OK, so, who wrote those articles? What were their ages? What were their sources? Can you tie their lack of knowledge to the fact that they spend time in front of screens, or that they simply don’t know enough about trees? Of course, if you’re talking here about journalism, I’d suggest it’s because journalists tend to be time- and specific-knowledge poor. Journalists spend time writing and opining about all sorts of things about which they know very little.
Forest Schools, Outward Bound, Woodcraft Folk, the John Muir Award, the Campaign for Adventure, Natural Connections, family nature clubs and many others are trying to bring children and the natural world back together. But all of them are fighting forces which, if they cannot be turned, will strip the living planet of the wonder and delight, of the ecstasy – in the true sense of that word – that for millennia have drawn children into the wilds.
I wouldn’t blame it on screens*,though.
I think the point is to have a range of resources (including incredible docos like the BBC’s) which allow people of ALL ages to engage with nature and our environments. How they do so is immaterial.
If nothing else, and I think this is part of what prompted my riposte here – _I’m_ a screen kid. I spent my childhood heavily urbanised (in a city so dangerous I couldn’t leave the house and simply go and explore nature) reading books. When screens became available, I started the move in that direction. Despite this appalling gap in my spiritual and creative development, I’m fine – I’m very environmentally aware, believe passionately in living responsibly, and do what I can.

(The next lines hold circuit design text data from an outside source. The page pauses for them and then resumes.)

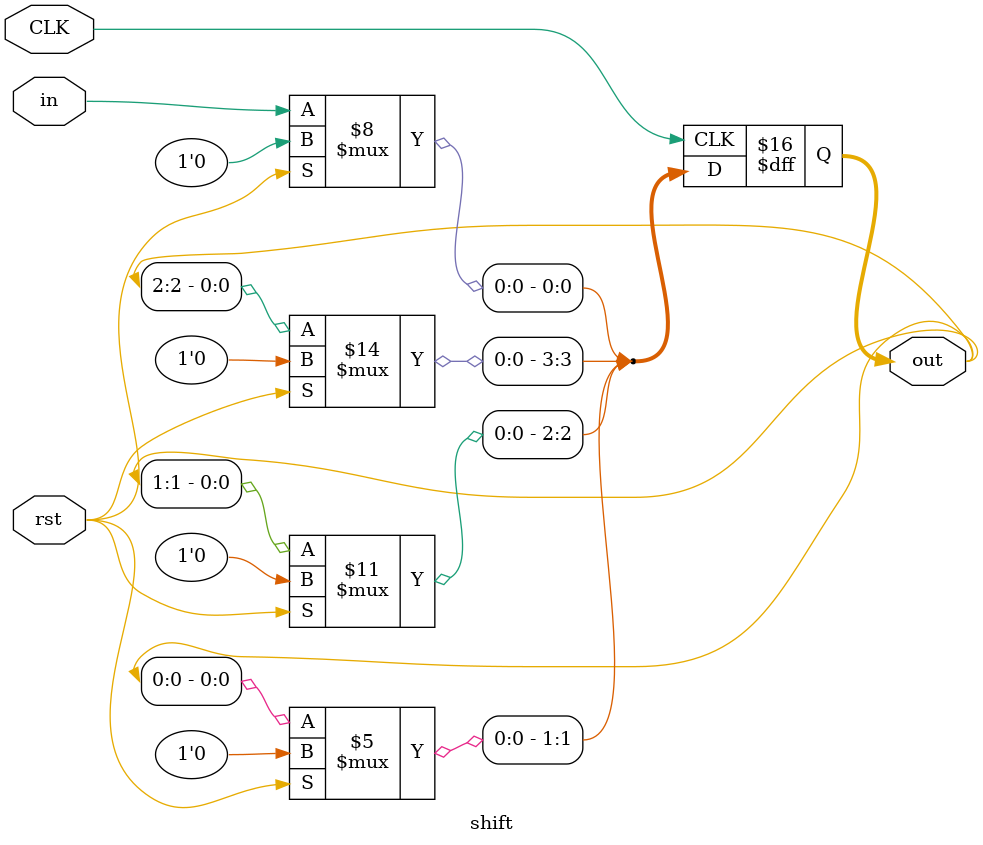
<source format=v>
`timescale 1ns / 1ps

module shift(
input CLK, rst, in,
output[3:0] out
    );
reg[3:0] out=0;

always@(posedge CLK) begin
    if (rst == 1)
        out = 4'b0000;
    else begin
        out[3] = out[2];
        out[2] = out[1];
        out[1] = out[0];
        out[0] = in;
        end
end

endmodule

</source>
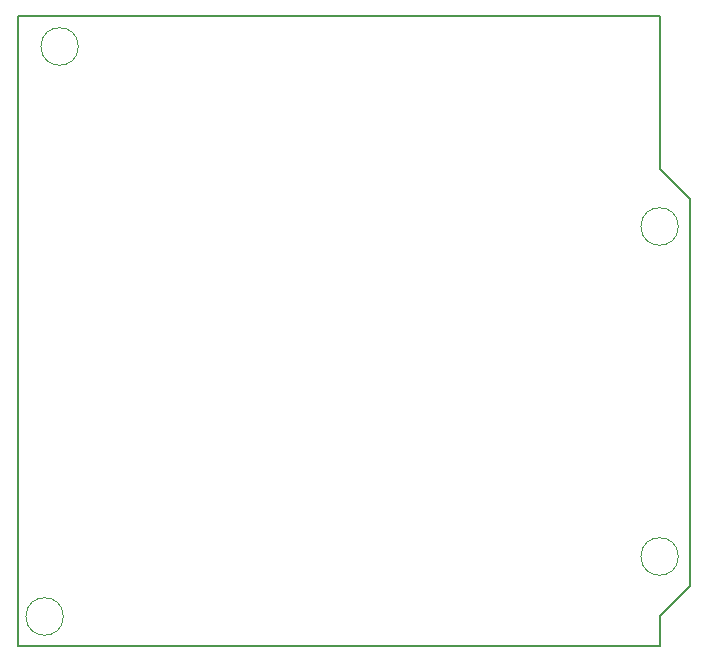
<source format=gbr>
%TF.GenerationSoftware,KiCad,Pcbnew,(5.1.6-0-10_14)*%
%TF.CreationDate,2022-12-11T12:30:35+09:00*%
%TF.ProjectId,MuxReadoutBoard,4d757852-6561-4646-9f75-74426f617264,rev?*%
%TF.SameCoordinates,Original*%
%TF.FileFunction,Profile,NP*%
%FSLAX46Y46*%
G04 Gerber Fmt 4.6, Leading zero omitted, Abs format (unit mm)*
G04 Created by KiCad (PCBNEW (5.1.6-0-10_14)) date 2022-12-11 12:30:35*
%MOMM*%
%LPD*%
G01*
G04 APERTURE LIST*
%TA.AperFunction,Profile*%
%ADD10C,0.050000*%
%TD*%
%TA.AperFunction,Profile*%
%ADD11C,0.127000*%
%TD*%
G04 APERTURE END LIST*
D10*
X118427500Y-101600000D02*
G75*
G03*
X118427500Y-101600000I-1587500J0D01*
G01*
X169227500Y-144780000D02*
G75*
G03*
X169227500Y-144780000I-1587500J0D01*
G01*
X117157500Y-149860000D02*
G75*
G03*
X117157500Y-149860000I-1587500J0D01*
G01*
X169227500Y-116840000D02*
G75*
G03*
X169227500Y-116840000I-1587500J0D01*
G01*
D11*
X167640000Y-152400000D02*
X167640000Y-149860000D01*
X170180000Y-147320000D02*
X167640000Y-149860000D01*
X170180000Y-147320000D02*
X170180000Y-114554000D01*
X167640000Y-112014000D02*
X170180000Y-114554000D01*
X167640000Y-112014000D02*
X167640000Y-99060000D01*
X113284000Y-99060000D02*
X167640000Y-99060000D01*
X113284000Y-152400000D02*
X167640000Y-152400000D01*
X113284000Y-152400000D02*
X113284000Y-99060000D01*
M02*

</source>
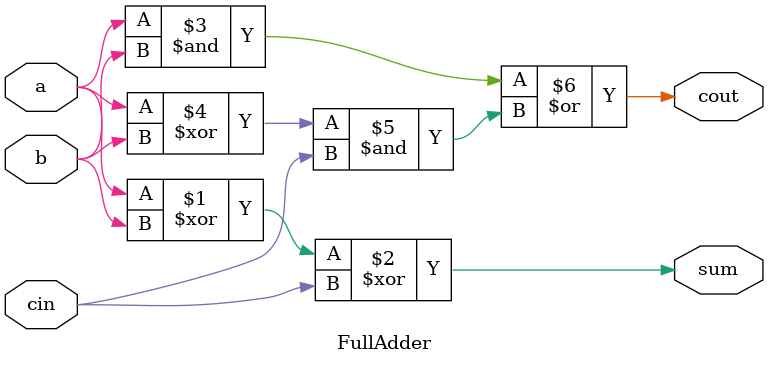
<source format=sv>
module FullAdder (
    input  wire a, b, cin,
    output wire sum, cout
);
    assign sum = a ^ b ^ cin;
    assign cout = (a & b) | ((a ^ b) & cin);
endmodule

</source>
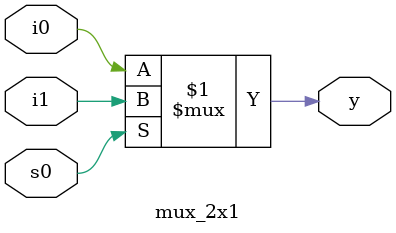
<source format=v>
module mux_2x1(i0,i1,y,s0);
(*keep=1*)input i0,i1,s0;
 (*keep=1*)output  y;
assign y=s0?i1:i0;
endmodule 
</source>
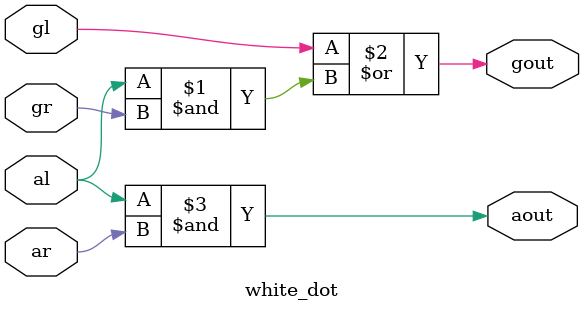
<source format=v>
module white_dot(gl,gr,al,ar,gout,aout);

input gl,al,gr,ar;
output gout,aout;

assign gout=gl | al&gr ;
assign aout= al&ar ;

endmodule
</source>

In fact, I’m extremely strongly into the left/Green side of the political spectrum, and very much looking forward to people of my generation coming into power. At no point has my lack of pootling around in woodlands meant I don’t have an understanding of nature’s importance. The same goes for people I know.
The other part, I think, of what prompted me to write this piece is this – I am increasingly tired of people who moan about the fact that the world is changing, and people are doing things differently to how it was done in their childhoods, and seem to think it’s necessarily a bad thing.
It’s not, quite simply.
Perhaps George, next time you want to opine like this on a subject, you might actually talk to some of this next generation? Or research further our engagement with environmental issues, before you insult us?
* I don’t mean the typical wealthy Westerner thing of going to “experience nature”, where said experience has been planned, is voluntary, and often comes with all sorts of modern conveniences.
** There’s also a potentially giant difference between types of screens. Watching bad TV constantly? Not great, no (although I doubt it’s necessarily making people more indolent than they may already have been). However, there is a lot of fantastic television out there. And then we come to the other screens – computers and now tablets and smartphones. Which are often used as educational devices, allowing young people to know far more about the world than they might have otherwise, and be in contact with people all over the world. They can provide perspective.
If it wasn’t clear – I’m not saying people shouldn’t spend time outdoors, in our various beautiful environments. I’m simply saying that making enormous generalisations such as this one, may be a little, well, unfair.